Tive então um vislumbre da personalidade deste rei. Rivalidade – era isso que o movia. Tudo o que fazia, ou tinha, ou patrocinava, tinha de ser o melhor, e qualquer cortesão ou estadista que lhe oferecesse algo – mesmo algo tão insubstancial como uma guloseima de gelo aromatizado – estava apenas a alimentar o apetite insaciável de Luís para o superar.

Curvei-me de novo numa vénia.

– Darei o meu melhor, Vossa Majestade.

Ao meu lado, Audiger acrescentou:

– Uma tarefa, senhor, que seria certamente mais fácil se pudéssemos estabelecer uma corporação… uma corporação de confeiteiros… com uma patente real, um conselho e o direito de atribuir o cargo de mestre…

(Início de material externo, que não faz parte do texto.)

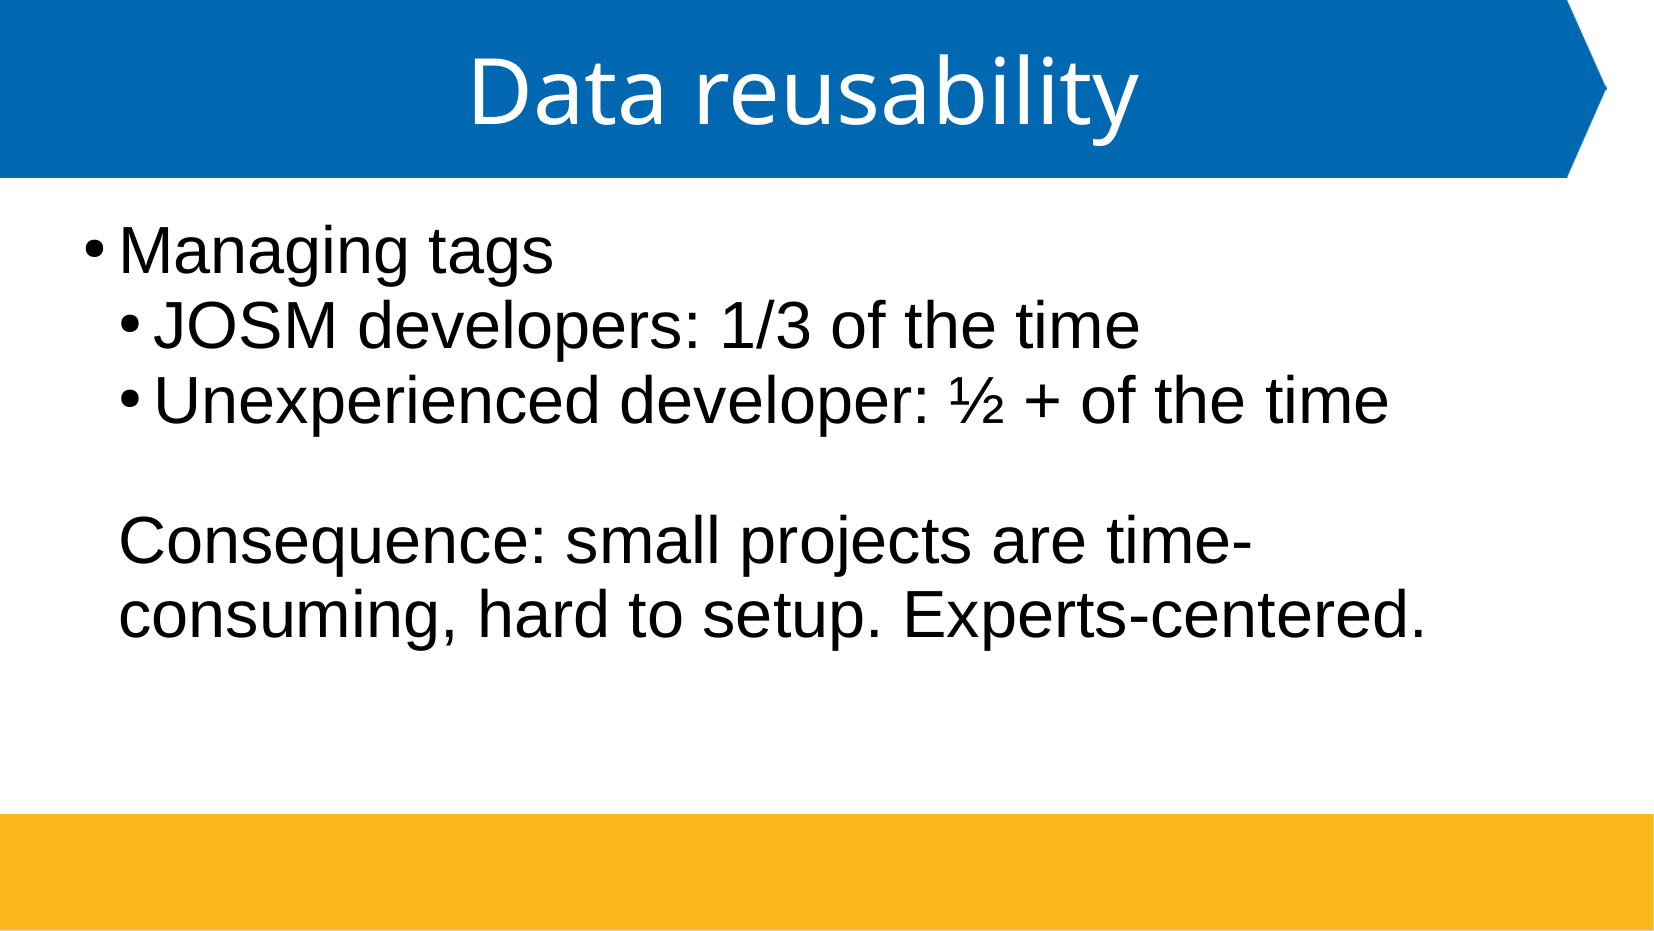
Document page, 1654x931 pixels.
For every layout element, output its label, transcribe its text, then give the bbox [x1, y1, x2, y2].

subtitle Managing tags JOSM developers: 1/3 of the time Unexperienced developer: ½ + of the time Consequence: small projects are time-consuming, hard to setup. Experts-centered. [82, 213, 1571, 792]
title Data reusability [59, 23, 1548, 154]
picture [0, 814, 1654, 931]
picture [0, 0, 1607, 178]
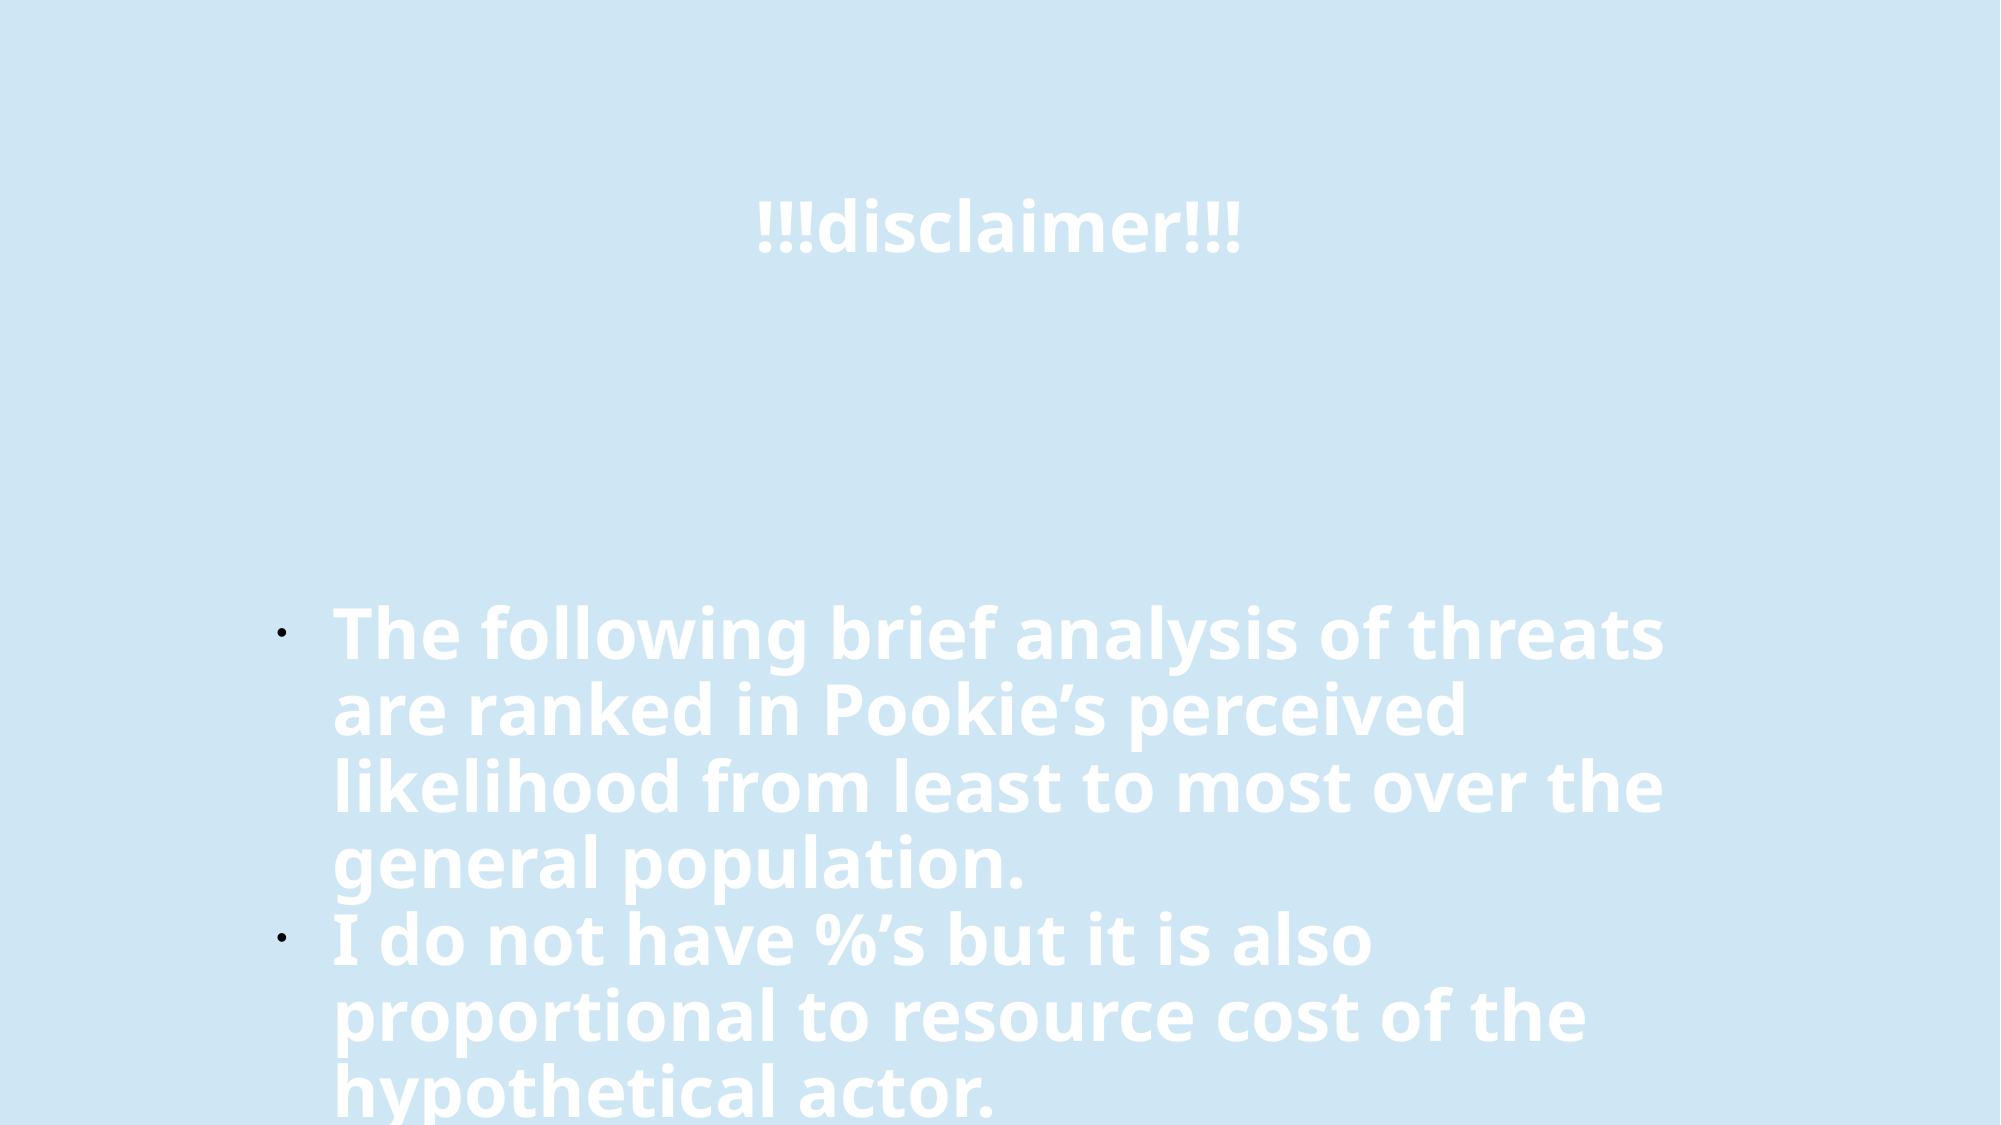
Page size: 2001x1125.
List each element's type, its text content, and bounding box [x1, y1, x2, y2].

subtitle The following brief analysis of threats are ranked in Pookie’s perceived likelihood from least to most over the general population. I do not have %’s but it is also proportional to resource cost of the hypothetical actor. Just treat this whole talk as pure conjecture. [261, 590, 1739, 863]
title !!!disclaimer!!! [261, 184, 1739, 576]
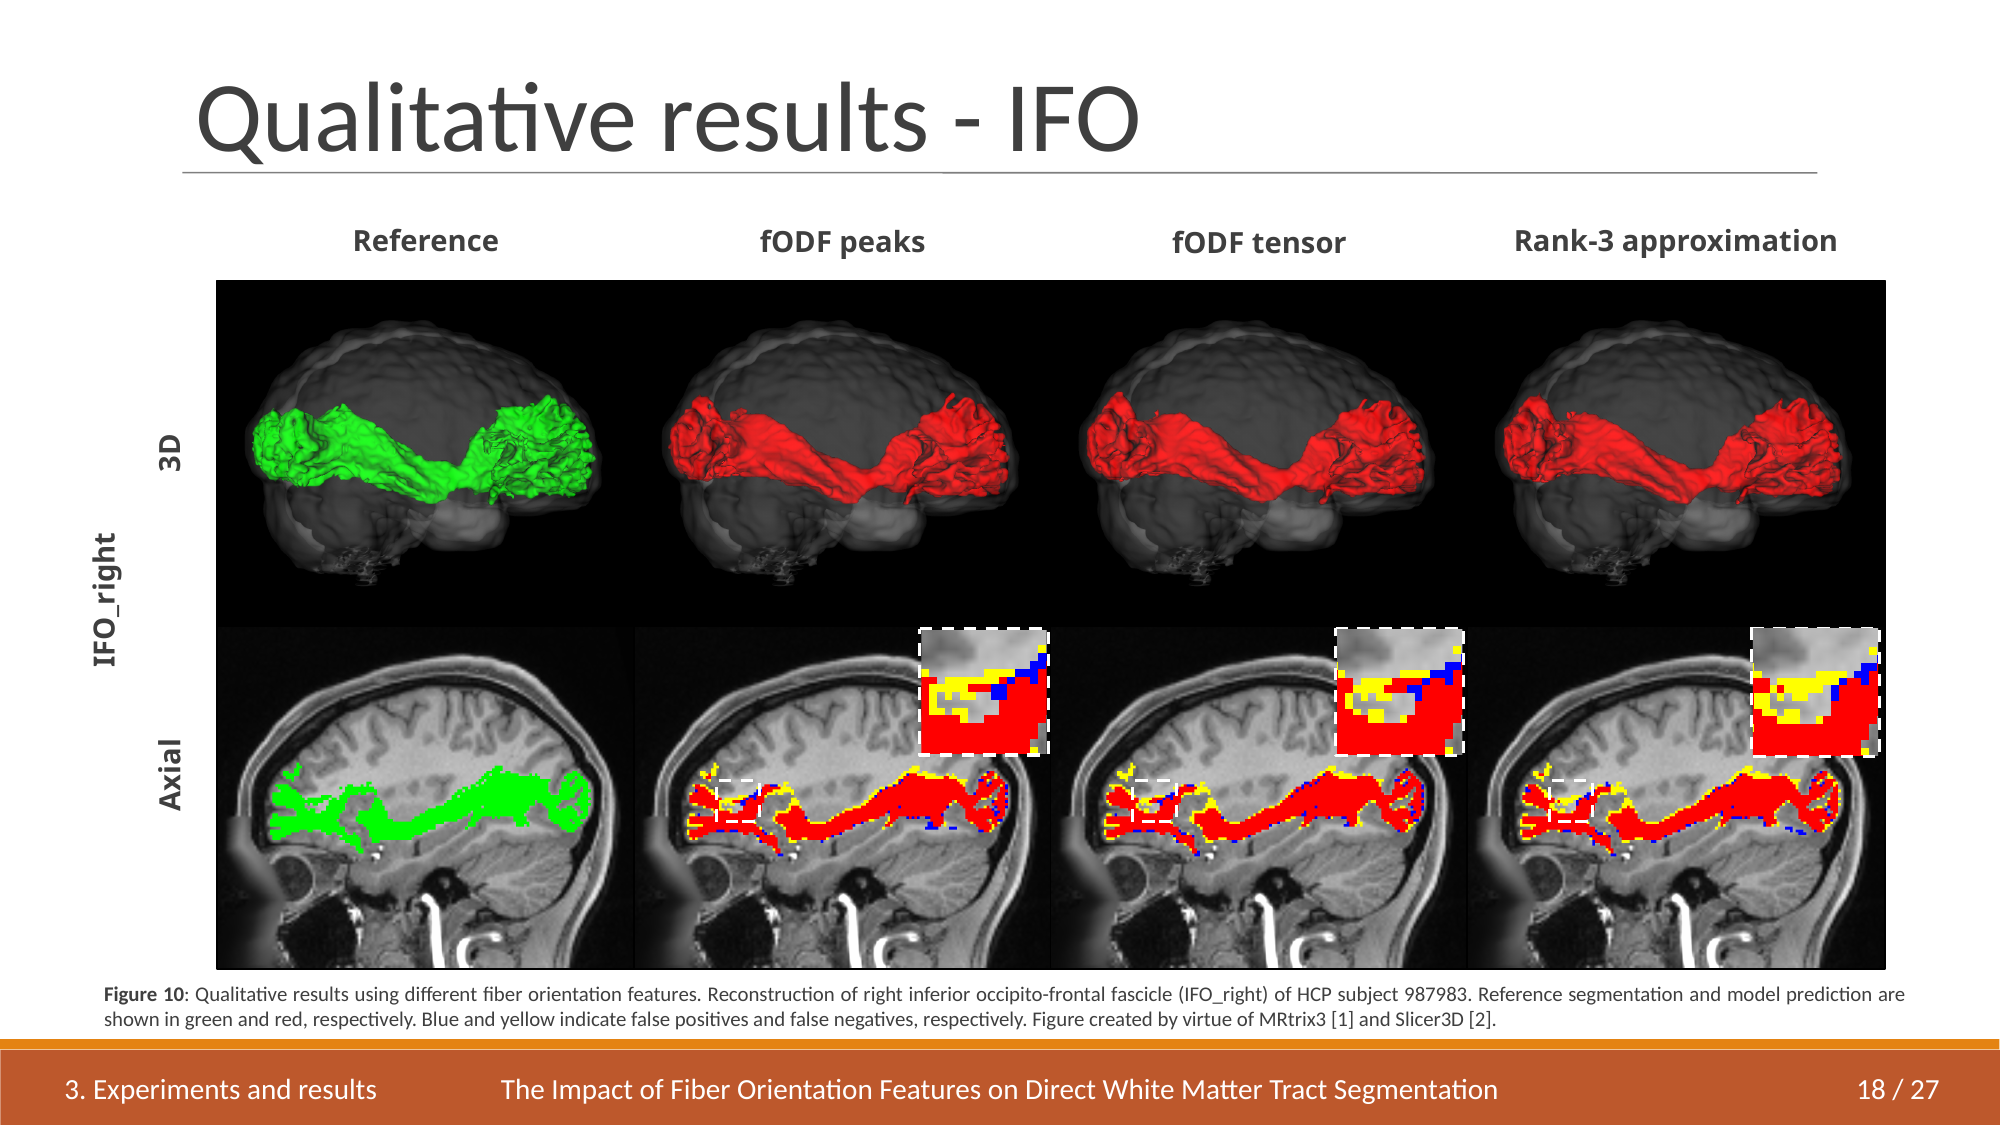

– Sim, sim. Façam um gelo e mandem-mo esta noite à hora de jantar. Se o achar aceitável, essa honra será vossa. – O rei saiu, seguido pelos restantes.

Audiger olhou para a porta e depois agarrou-me na manga.

– Esta noite! – sussurrou. – Temos de lhe mandar um gelo esta noite!

– Não há problema – disse-lhe, em tom confiante. – Traz-me nozes verdes do mercado, procura uma loja de cordiais e compra-me liqueur de noix. O licoreiro já terá feito a maior parte do trabalho duro por nós. – Não tinha a mínima intenção, agora que chegara finalmente a França, de alguma vez me voltar a limitar aos quatro sabores de Ahmad.

Foi o princípio de uma fase notável. Em Florença eu fora me­nos do que um criado: aqui, em Paris, era quase um cortesão. Audiger tratou de me vestir ao estilo de um professor de dança ou pintor de retratos, com uma casaca resplandecente com vinte e quatro botões que nunca eram usados, umas calças brancas suficientemente apertadas para exibir a barriga da perna, um chapéu com três bicos, uma cabeleira – a primeira que alguma vez usara – comprida e liberalmente empoada com giz. Esta última causava uma comichão insuportável. Depois de a usar durante uma semana, apercebi-me de que teria de rapar a cabeça, como Audiger fazia, ou livrar-me da cabeleira. Livrei-me da cabeleira. No entanto, estou certo de que o resto das minhas roupas me ficava bastante bem e, quando vislumbrava o meu reflexo num dos espelhos de corpo inteiro que apainelavam os novos salões do rei, não podia deixar de ficar impressionado.